Tips to be followed when you are 8 weeks pregnant

1. Handle headaches safely

An increase in blood volume and pregnancy hormones can cause headaches. Consult with your doctor before you take any medication. Acetaminophen is safer for the baby than aspirin and ibuprofen.

2. Use sunscreen

Hormonal surges during pregnancy can cause melasma. Your freckles or moles may look darker, and you may also have developed a dark line down the middle of your abdomen called the linea nigra. You can avoid melisma by using sunscreen with SPF 30 to 50 or wearing a hat when going outside.

3. Eat healthy food

Eat a diet rich in fruits, green vegetables, whole grains, nuts, seed, cereals, and lean animal protein. Avoid high-mercury fish like king mackerel, tilefish, and swordfish. Instead, eat fish like tuna, salmon, or shellfish once a week to get a healthy dose of omega-3 oils.

4. Eat foods you can stomach

Dealing with nausea and vomiting is not easy, especially when you are anxious to fill your baby’s nutritional needs. Eat smaller, more nutritious meals rather than large meals. Smaller meals are easy on the stomach. Eat foods that are easier to digest, even if it means having crackers. Have ginger to help soothe your stomach.

5. Ease into exercise

If you haven’t exercised in a while, don’t start with an intense exercise routine. Intense exercise can lead to nausea, over-exhaustion, and even injury. Start with a moderate exercise regimen and increase it by five minutes per week. (3)

6. Quit smoking

Avoid drinking alcohol, excessive amounts of caffeine, smoking cigarettes, or using illegal drugs. These can harm your baby.

Your week 8 pregnancy doctor’s visit

For most women, this will be their first prenatal visit. During this visit, you will share your complete medical, psychological, and menstrual history. Your healthcare provider will ask you about your past pregnancies, miscarriages, if any, and previous hospitalizations.

They will note the first day of your last period to determine your due date. Your family health history, including chronic illnesses, genetic and chromosomal congenital disabilities, will be noted. Your blood pressure, height, and weight will be measured. Your blood and urine samples will be taken to screen for UTI, anemia, rubella, syphilis, hepatitis, cystic fibrosis, and HIV.


Tips for the partner

Help your partner to eat healthily and reduce the risk of infection that she may get from unhealthy food. Lifting heavy stuff can put a strain on a pregnant women’s back. Help her with the heavy lifting. Your partner may be having terrible mood swings.

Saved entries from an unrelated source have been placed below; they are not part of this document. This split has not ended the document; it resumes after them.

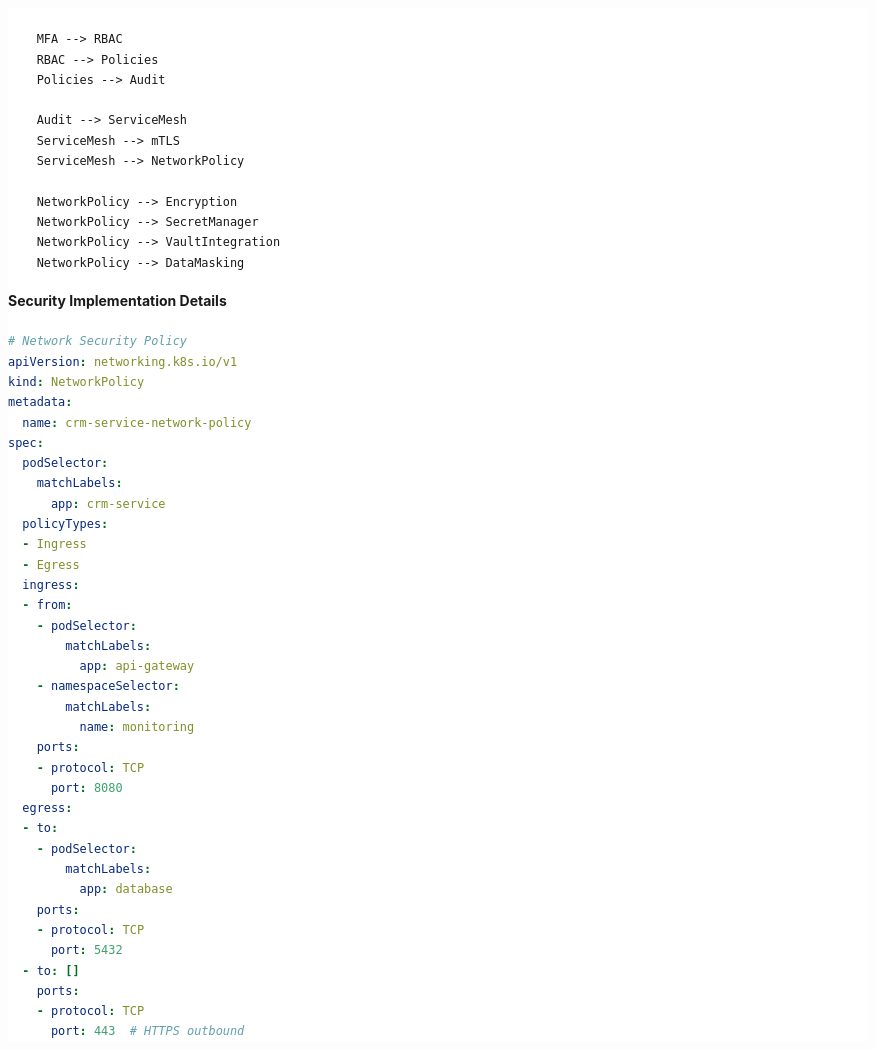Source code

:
 ```mermaid

    MFA --> RBAC
    RBAC --> Policies
    Policies --> Audit

    Audit --> ServiceMesh
    ServiceMesh --> mTLS
    ServiceMesh --> NetworkPolicy

    NetworkPolicy --> Encryption
    NetworkPolicy --> SecretManager
    NetworkPolicy --> VaultIntegration
    NetworkPolicy --> DataMasking
```

#### Security Implementation Details

```yaml
# Network Security Policy
apiVersion: networking.k8s.io/v1
kind: NetworkPolicy
metadata:
  name: crm-service-network-policy
spec:
  podSelector:
    matchLabels:
      app: crm-service
  policyTypes:
  - Ingress
  - Egress
  ingress:
  - from:
    - podSelector:
        matchLabels:
          app: api-gateway
    - namespaceSelector:
        matchLabels:
          name: monitoring
    ports:
    - protocol: TCP
      port: 8080
  egress:
  - to:
    - podSelector:
        matchLabels:
          app: database
    ports:
    - protocol: TCP
      port: 5432
  - to: []
    ports:
    - protocol: TCP
      port: 443  # HTTPS outbound
```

Stay calm; this will pass soon.

Final thoughts

A lot is happening for you and your baby during this week. Your uterus is expanding, and so is your belly. You may also notice a thin, white, milky vaginal discharge known as leucorrhea. Your baby is now over an inch in length. Though not everything is completely formed yet, your baby has all the organs and body parts now. Eat healthily and begin some moderate exercise to stay fit and healthy during pregnancy.